Exemplo maior disso é a situação em que nós vivemos hoje no que tange à política e o futuro de Goiana. Como sabemos depois da instalação de grandes indústrias, a cidade alcançou um patamar econômico que sugiro ser o mais importante deste século XXI. Dos 181 municípios de Pernambuco, Goiana aparece entre os cinco com maior arrecadação. Chegando, inclusive, a ficar na frente de cidades com porte, estrutura e população significativamente maior, como Olinda, Petrolina e Caruaru.
A partir do momento que levamos isso em consideração, a pergunta natural, diante da realidade goianense, é: como pode isso, Goiana com tanto dinheiro, e ainda assim numa situação como essa? Qualquer pessoa que nos visite logo de cara fica com a impressão de que a cidade parou no tempo. E, de fato, falta muita coisa para se igualar a cidades de peso que, contraditoriamente, estão abaixo de nós no quesito arrecadação.
Conversando sobre isso com um amigo jornalista ele retrucou: há uma diferença importante em relação a essas cidades. Goiana só chegou a essa posição há pouco tempo, enquanto que as cidades supracitadas já tinham um peso econômico e de estrutura muito antes. De fato, ele está certo. Contudo, o que mais agonia a gente, não é nem esse esclarecimento um tanto apaziguador, se é que podemos dizer. Mas, a inexistência de um planejamento.
Não sabemos para onde estamos indo. Há um profundo desconhecimento do que queremos ser. Que adiante está entre as cinco maiores arrecadações do estado se não sabemos como lidar com isso? O que será daqui para frente? O que queremos ser daqui para frente? São perguntas que ainda não foram respondidas, e nem sequer um esboço foi oferecido pelas autoridades constituídas. A impressão é que estamos à deriva, sem rumo, sem direção alguma. Estaremos fadados a permanecer na estagnação provinciana de sempre?
O amigo jornalista retrucou mais uma vez: lembremos que de um tempo para cá tivemos melhoras importantes. Coisas que nunca tinha visto em Goiana estão acontecendo. No entanto, ele há de concordar comigo que é muito pouco. É extremamente insuficiente diante da posição que Goiana hoje ocupa. Como historiador que sou não posso pensar em tudo isso sem fazer as relações necessárias. Creio imensamente que essa falta de rumo é fruto da mentalidade que ainda incide sobre nós há pelo menos duzentos anos.

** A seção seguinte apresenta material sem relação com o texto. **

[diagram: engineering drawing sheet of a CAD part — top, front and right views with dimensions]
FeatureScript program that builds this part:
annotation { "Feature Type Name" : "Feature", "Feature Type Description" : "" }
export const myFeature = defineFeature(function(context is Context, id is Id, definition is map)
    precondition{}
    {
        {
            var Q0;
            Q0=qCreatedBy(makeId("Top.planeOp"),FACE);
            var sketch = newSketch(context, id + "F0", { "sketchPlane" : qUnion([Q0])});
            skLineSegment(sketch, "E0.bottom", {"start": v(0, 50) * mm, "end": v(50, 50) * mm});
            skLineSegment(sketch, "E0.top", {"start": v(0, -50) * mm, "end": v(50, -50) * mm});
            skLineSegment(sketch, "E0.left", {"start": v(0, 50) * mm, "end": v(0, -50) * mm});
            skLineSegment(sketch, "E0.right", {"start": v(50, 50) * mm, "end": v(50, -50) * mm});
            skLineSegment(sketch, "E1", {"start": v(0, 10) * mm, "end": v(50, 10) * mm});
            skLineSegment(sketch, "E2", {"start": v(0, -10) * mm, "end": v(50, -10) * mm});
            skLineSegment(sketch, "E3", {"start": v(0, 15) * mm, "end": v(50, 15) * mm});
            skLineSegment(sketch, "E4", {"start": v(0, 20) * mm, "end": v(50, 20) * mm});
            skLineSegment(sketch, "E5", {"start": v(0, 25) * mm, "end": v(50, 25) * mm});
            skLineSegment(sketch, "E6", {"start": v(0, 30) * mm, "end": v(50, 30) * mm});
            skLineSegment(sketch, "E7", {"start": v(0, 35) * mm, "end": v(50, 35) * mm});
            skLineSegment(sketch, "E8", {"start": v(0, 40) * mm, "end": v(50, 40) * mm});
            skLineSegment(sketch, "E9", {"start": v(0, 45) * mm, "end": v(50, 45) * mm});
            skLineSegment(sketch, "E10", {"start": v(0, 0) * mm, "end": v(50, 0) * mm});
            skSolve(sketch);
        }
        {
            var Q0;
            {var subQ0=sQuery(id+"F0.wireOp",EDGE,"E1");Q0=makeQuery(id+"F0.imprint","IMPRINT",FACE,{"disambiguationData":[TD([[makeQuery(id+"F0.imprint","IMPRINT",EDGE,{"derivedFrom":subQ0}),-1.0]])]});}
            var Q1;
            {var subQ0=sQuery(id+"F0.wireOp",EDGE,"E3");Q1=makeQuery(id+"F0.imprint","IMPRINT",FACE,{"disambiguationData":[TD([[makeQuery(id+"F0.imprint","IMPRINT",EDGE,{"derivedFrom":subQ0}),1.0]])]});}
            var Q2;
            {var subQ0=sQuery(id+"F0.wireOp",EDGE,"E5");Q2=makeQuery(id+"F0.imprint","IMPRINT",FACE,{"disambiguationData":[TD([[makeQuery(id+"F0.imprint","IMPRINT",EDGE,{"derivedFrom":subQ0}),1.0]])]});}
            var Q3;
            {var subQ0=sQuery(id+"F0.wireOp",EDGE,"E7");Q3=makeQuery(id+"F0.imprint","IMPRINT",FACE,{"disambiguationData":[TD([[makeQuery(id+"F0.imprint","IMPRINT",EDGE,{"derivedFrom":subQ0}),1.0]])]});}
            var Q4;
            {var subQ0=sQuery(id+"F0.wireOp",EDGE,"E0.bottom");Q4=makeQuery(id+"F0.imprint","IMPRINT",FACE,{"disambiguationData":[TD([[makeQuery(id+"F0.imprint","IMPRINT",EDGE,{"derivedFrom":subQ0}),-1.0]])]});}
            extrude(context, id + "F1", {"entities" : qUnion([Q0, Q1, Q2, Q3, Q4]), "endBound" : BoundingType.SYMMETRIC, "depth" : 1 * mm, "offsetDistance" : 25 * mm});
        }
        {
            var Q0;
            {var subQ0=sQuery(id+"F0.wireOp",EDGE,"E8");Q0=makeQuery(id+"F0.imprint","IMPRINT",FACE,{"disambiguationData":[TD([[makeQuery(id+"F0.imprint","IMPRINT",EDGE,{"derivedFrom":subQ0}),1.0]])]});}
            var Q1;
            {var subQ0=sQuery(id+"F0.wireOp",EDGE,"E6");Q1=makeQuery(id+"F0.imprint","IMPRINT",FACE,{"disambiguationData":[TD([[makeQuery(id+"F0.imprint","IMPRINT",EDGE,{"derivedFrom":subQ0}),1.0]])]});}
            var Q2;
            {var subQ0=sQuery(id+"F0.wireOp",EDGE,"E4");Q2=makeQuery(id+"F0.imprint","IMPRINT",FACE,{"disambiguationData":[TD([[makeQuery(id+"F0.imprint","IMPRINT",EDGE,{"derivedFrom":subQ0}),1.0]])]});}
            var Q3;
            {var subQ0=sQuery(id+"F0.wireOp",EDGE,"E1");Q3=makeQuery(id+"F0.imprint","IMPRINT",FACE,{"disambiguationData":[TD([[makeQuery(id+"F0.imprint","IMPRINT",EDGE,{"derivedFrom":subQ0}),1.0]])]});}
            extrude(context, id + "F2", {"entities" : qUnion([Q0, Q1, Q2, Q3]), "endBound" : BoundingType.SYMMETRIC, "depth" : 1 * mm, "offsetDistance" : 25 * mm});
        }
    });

Ou seja, estamos falando da falta de compromisso com a coisa pública e a supervalorização dos interesses privados; a irrelevância atribuída às participações populares nas decisões estratégicas do município; o mandonismo como símbolo de governança; o falar alto ou a utilização da expressão ultrapassada: “sabe com quem está falando”; a mediocridade como sinal de excelência; o amadorismo como pré-requisito para cargos em comissão; o preenchimento de pessoas na máquina pública ligado aos acertos de conta derivados de conchavos políticos, entre outros pontos. Decerto, ainda somos, na essência, banguê.
Caso continue assim, ficaremos a deriva para sempre. Não tenho dúvidas que será muito difícil mudar, mas creio que não é impossível. Talvez precisaremos de uma segunda abolição. De uma abolição que coloque em xeque essa mentalidade que ainda nos governa. Ou Goiana encara o novo milênio, ou permanecerá banguê. É isso que queremos?
*O texto não define, necessariamente, a opinião do Radar Político365
Borges de Fraga é goianense, formado em História pela UNICAP, mestrando em História Social pela UFPE e professor efetivo do estado de Alagoas.